The Royals 2007 team has shown more promise and instilled a fair amount of hope in Kansas Citians. The transition began in the hiring of Dayton Moore as general manager in the middle of the 2006 season. The previous GM, Allard Baird, was possibly the worst GM in the history of baseball, so it's not too much of a stretch to say that Moore would have to be better. Moore made the big free agent signing, took some heat for it, then laughed in the doubter's faces as Meche had a great season (in terms of ERA and strikeouts, despite being given no run support all season). With the over priced salaries of constant disabled list members Mike Sweeney and Odalis Perez off the books for the next season, it will be interesting to see what Moore does with the available money. Will it be another big off-season free agent move to complement last season's acquisition of Gil Meche? The Royals are expected to be "busy" in the off season, but many of the "big name" players that will be available likely won't even think about coming to KC.

The Royals don't really have that many holes to fill with Gordon, Gruzielanek, Pena and Buck returning in the infield that only leaves first base open. Whether the Royals resign Shealy or Gload, or try to convert Butler from DH to first, they've got everything covered without having to touch the free agent market. DeJesus, Brown, Tehean and Gathright, are expected to return from the outfield as well. There are talks of sending DeJesus away through trade with only one year left on his contract. The bullpen is pretty much set with young talent and the starting rotation is 3/5 set with Meche, Bannister and Greinke. The other two spots will likely be filled after a fight between Kyle Davies, Luke Hochevar, Billy Buckner, Jorge De La Rosa, Leo Nunez and Luke Hudson (if he's healthy). Whomever doesn't win a spot in the rotation will likely fill out the bullpen. Realistically, the Royals don't "need" any new free agents, they just need their current young team to mature, but if there is a big time player out there that wants to come to KC, I'm sure the fans will support him. Seriously, A-Rod can hit as many meaningless home runs in KC as he wants, the fans won't boo him (I know that A-Rod would never come to KC, but a Royals fan can dream, right?) .

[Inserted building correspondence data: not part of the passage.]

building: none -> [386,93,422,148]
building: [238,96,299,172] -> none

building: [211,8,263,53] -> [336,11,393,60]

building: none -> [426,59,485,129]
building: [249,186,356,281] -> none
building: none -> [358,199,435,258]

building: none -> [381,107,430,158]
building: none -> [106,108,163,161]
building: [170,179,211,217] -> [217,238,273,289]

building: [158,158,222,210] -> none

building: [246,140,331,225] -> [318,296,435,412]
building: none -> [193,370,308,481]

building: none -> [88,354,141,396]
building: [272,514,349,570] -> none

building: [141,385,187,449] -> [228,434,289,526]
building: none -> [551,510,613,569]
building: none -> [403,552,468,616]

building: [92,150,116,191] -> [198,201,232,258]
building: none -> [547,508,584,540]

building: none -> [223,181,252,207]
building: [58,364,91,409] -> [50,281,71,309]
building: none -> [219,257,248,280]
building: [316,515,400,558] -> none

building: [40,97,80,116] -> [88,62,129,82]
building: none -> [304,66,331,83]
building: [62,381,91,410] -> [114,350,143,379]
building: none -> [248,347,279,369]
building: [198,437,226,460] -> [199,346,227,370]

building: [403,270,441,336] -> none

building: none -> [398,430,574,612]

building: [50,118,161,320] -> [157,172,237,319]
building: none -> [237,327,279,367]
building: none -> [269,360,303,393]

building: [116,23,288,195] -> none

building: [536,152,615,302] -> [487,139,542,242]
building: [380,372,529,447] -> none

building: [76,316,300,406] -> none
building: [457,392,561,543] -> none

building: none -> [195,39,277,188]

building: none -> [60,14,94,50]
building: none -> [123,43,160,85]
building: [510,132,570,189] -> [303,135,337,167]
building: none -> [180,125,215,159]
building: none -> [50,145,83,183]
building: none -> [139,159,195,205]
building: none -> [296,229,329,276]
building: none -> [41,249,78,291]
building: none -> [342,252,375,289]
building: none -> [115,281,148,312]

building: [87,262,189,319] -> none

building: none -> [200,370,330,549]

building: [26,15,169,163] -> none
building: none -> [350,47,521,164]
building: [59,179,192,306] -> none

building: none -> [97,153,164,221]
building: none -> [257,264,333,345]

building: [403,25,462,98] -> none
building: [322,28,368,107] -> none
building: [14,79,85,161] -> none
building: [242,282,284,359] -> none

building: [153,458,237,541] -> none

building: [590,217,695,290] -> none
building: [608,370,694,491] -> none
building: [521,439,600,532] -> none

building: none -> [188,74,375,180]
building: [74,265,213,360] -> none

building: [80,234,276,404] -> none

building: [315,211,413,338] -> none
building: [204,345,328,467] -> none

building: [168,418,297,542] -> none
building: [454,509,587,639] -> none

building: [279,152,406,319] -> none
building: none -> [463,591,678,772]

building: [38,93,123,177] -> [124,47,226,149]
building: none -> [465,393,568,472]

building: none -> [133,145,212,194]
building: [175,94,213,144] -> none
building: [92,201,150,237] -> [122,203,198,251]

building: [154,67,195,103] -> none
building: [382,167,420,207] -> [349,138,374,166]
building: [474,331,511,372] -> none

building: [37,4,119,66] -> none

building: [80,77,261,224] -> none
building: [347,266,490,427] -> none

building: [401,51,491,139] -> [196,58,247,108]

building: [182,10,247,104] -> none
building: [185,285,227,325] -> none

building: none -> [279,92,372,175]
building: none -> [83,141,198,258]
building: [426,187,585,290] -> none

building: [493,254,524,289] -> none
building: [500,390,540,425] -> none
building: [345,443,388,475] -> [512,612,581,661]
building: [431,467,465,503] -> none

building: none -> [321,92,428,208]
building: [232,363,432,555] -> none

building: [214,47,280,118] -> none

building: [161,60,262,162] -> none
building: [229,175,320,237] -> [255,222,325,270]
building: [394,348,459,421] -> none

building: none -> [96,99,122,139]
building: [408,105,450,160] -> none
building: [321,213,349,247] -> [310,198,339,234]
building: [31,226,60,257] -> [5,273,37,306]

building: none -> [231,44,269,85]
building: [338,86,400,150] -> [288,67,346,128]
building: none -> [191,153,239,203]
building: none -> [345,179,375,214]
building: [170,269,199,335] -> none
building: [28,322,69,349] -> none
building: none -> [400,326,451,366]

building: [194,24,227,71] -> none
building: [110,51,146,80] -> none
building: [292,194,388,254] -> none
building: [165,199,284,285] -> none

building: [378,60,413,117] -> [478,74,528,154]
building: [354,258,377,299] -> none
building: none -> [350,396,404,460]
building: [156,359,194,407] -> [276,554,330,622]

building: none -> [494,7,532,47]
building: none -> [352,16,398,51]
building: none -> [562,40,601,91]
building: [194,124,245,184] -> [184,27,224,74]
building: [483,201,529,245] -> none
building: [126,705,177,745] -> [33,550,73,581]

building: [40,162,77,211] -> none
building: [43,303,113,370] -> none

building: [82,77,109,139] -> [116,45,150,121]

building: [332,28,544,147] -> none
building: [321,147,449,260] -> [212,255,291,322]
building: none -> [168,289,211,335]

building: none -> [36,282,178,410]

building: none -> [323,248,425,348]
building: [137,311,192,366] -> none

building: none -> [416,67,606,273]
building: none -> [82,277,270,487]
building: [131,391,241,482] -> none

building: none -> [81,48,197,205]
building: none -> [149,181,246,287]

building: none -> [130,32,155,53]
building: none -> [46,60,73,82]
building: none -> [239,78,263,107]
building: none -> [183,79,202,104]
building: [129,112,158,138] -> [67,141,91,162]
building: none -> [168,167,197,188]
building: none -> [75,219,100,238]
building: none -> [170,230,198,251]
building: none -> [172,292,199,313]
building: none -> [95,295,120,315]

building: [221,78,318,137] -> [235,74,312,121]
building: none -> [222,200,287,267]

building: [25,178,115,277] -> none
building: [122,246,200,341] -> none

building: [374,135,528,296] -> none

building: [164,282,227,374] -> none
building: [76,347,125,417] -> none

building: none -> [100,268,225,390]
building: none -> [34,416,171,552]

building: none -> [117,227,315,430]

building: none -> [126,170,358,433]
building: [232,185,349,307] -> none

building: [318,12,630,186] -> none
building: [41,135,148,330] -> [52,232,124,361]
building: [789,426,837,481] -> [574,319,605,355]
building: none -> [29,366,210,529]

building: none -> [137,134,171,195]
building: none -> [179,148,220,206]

Additionally, with the renovations to Kaufman Stadium, including the gigantic new HD screen being installed this offseason, there's even more reason for fans to support the Royals next season. A new manager, developing talent and an improving environment in which to enjoy the games should lead to an interesting season in KC. At this point in the year I'm looking forward to next season more than I have been in any of the past six or seven seasons. It should be a turning point in Kansas City baseball and I'm glad to be back to witness it.